§ **Цель задания**: Перепишите все строки ниже как JSON-список строковых значений, по одному значению на каждую строку, без пустых строк. Изображения в ответ не включайте.

Данные, извлечённые из коллекции
..........
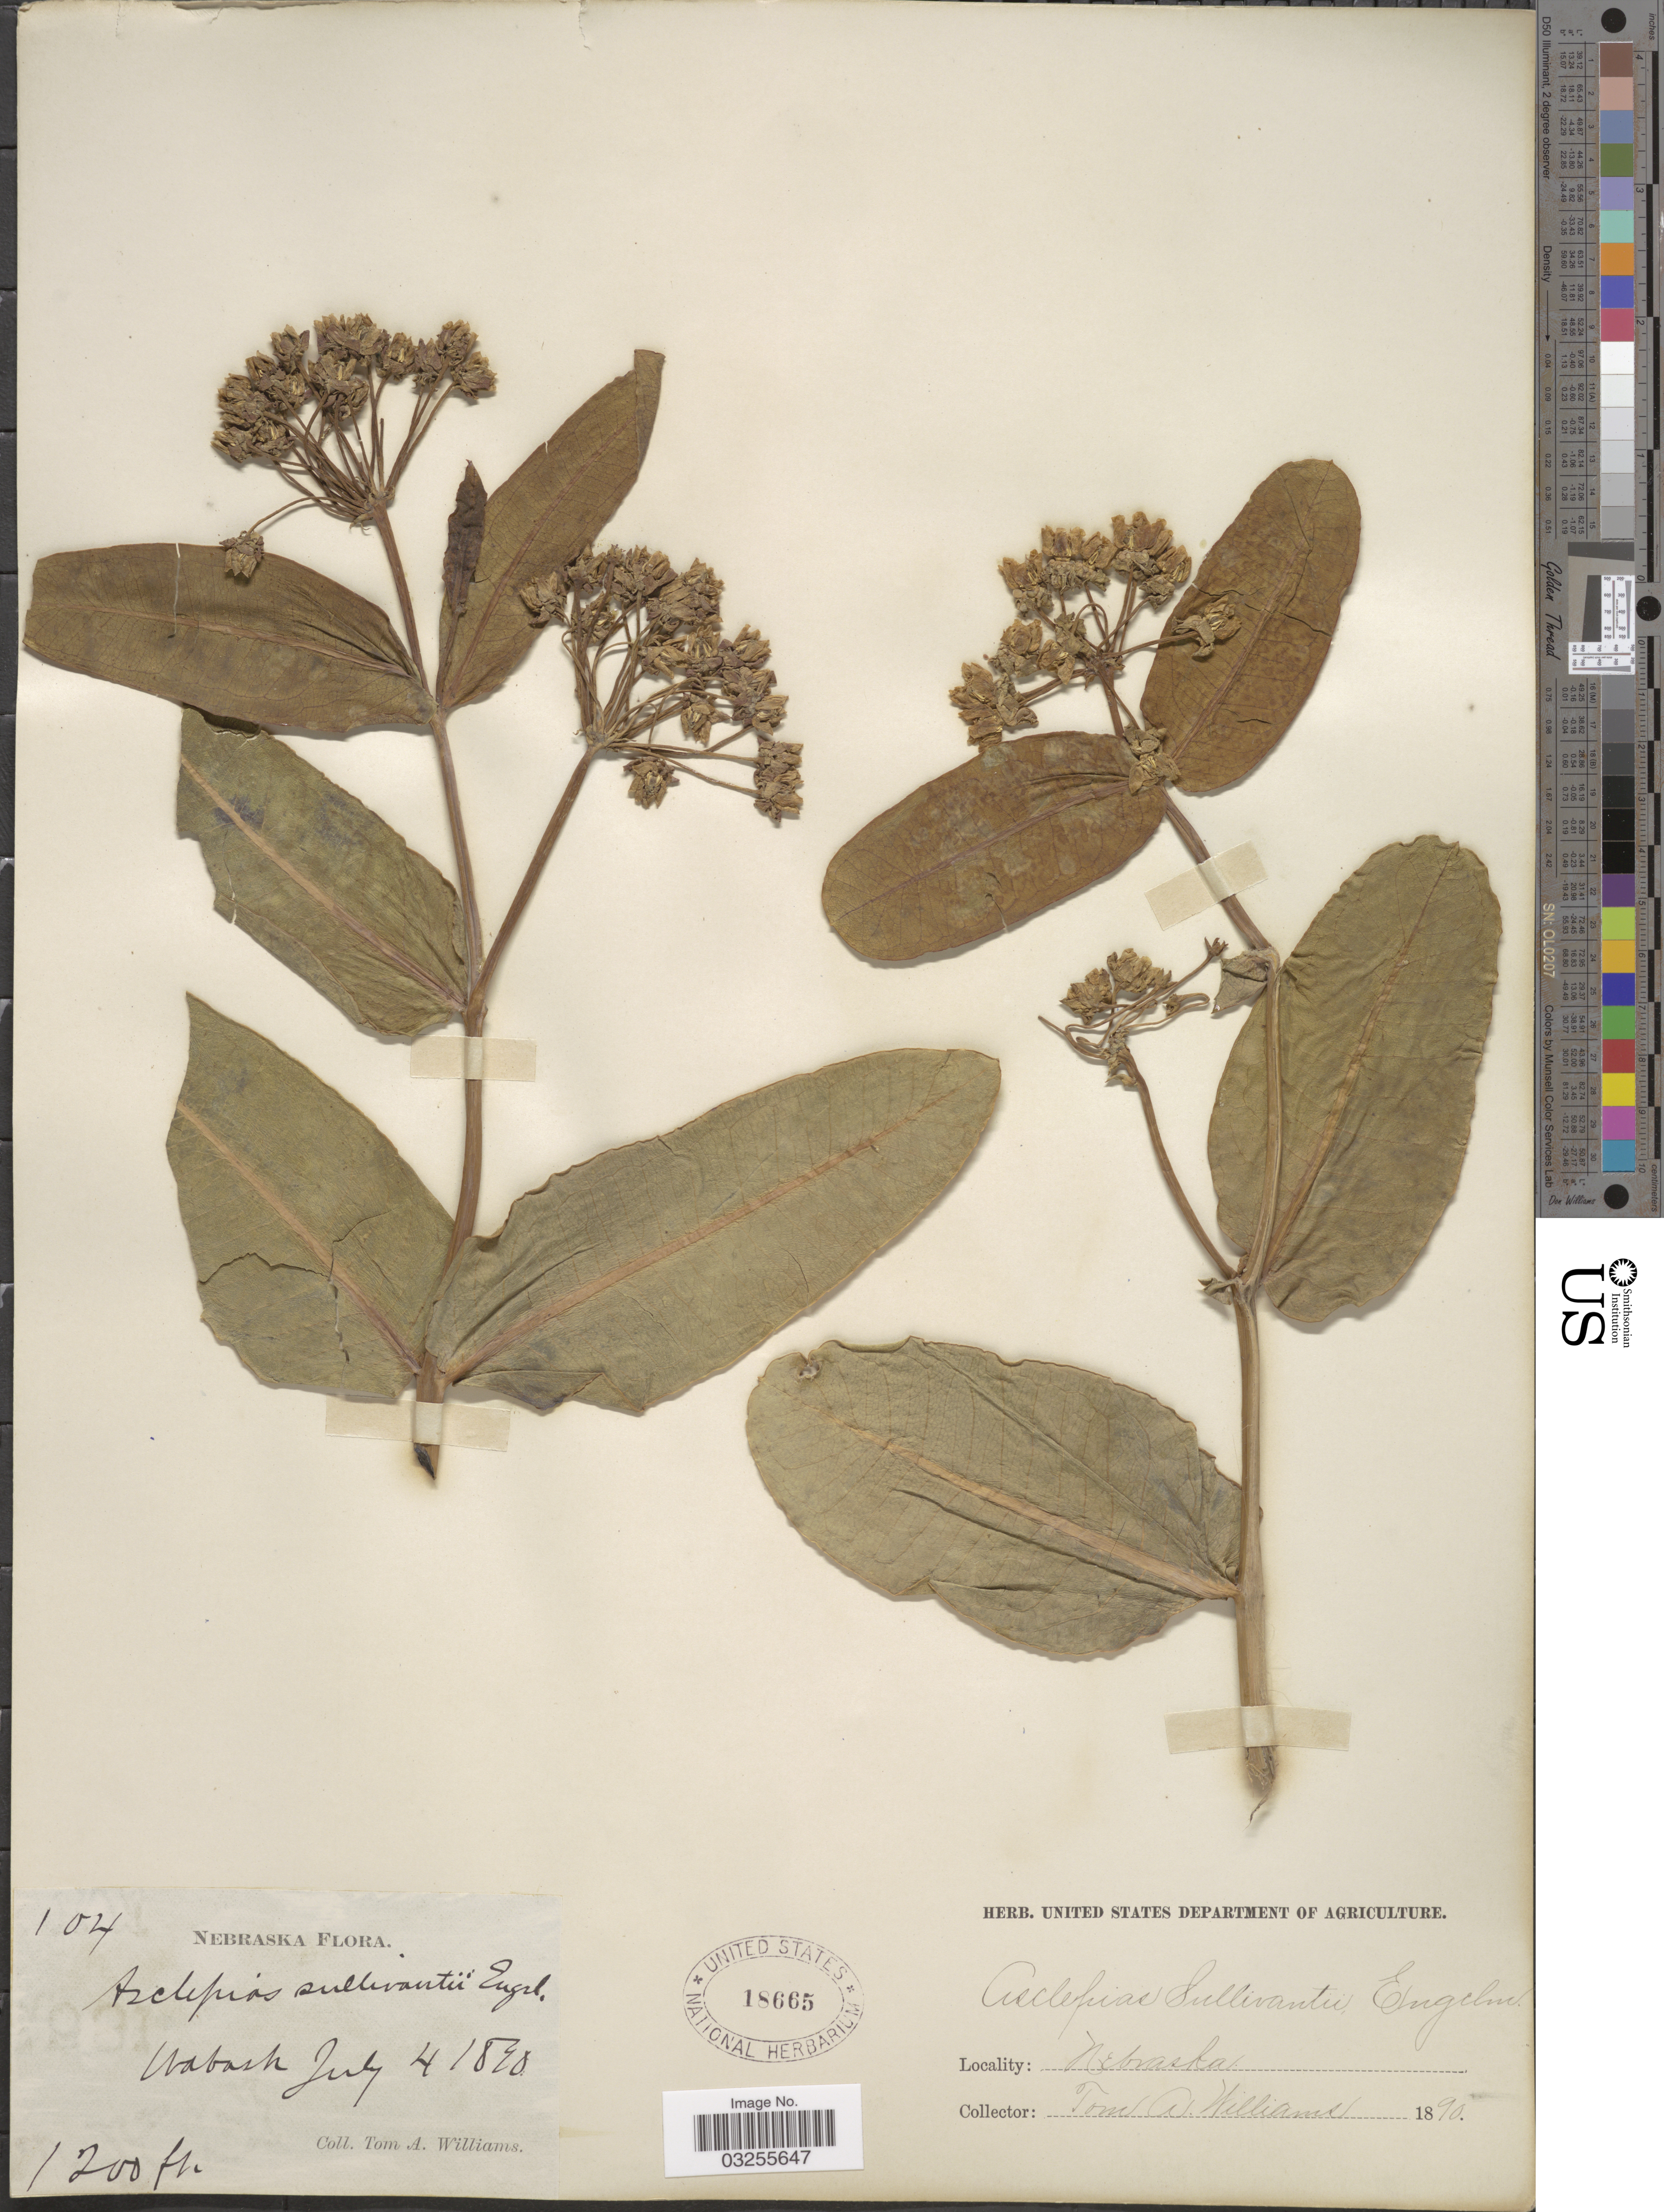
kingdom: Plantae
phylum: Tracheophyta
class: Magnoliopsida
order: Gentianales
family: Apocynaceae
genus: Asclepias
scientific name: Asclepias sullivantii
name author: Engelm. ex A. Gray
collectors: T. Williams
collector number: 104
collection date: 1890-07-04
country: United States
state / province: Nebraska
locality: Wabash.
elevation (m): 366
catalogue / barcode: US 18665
..........
§ **Полный ответ**:
[
  "kingdom: Plantae",
  "phylum: Tracheophyta",
  "class: Magnoliopsida",
  "order: Gentianales",
  "family: Apocynaceae",
  "genus: Asclepias",
  "scientific name: Asclepias sullivantii",
  "name author: Engelm. ex A. Gray",
  "collectors: T. Williams",
  "collector number: 104",
  "collection date: 1890-07-04",
  "country: United States",
  "state / province: Nebraska",
  "locality: Wabash.",
  "elevation (m): 366",
  "catalogue / barcode: US 18665"
]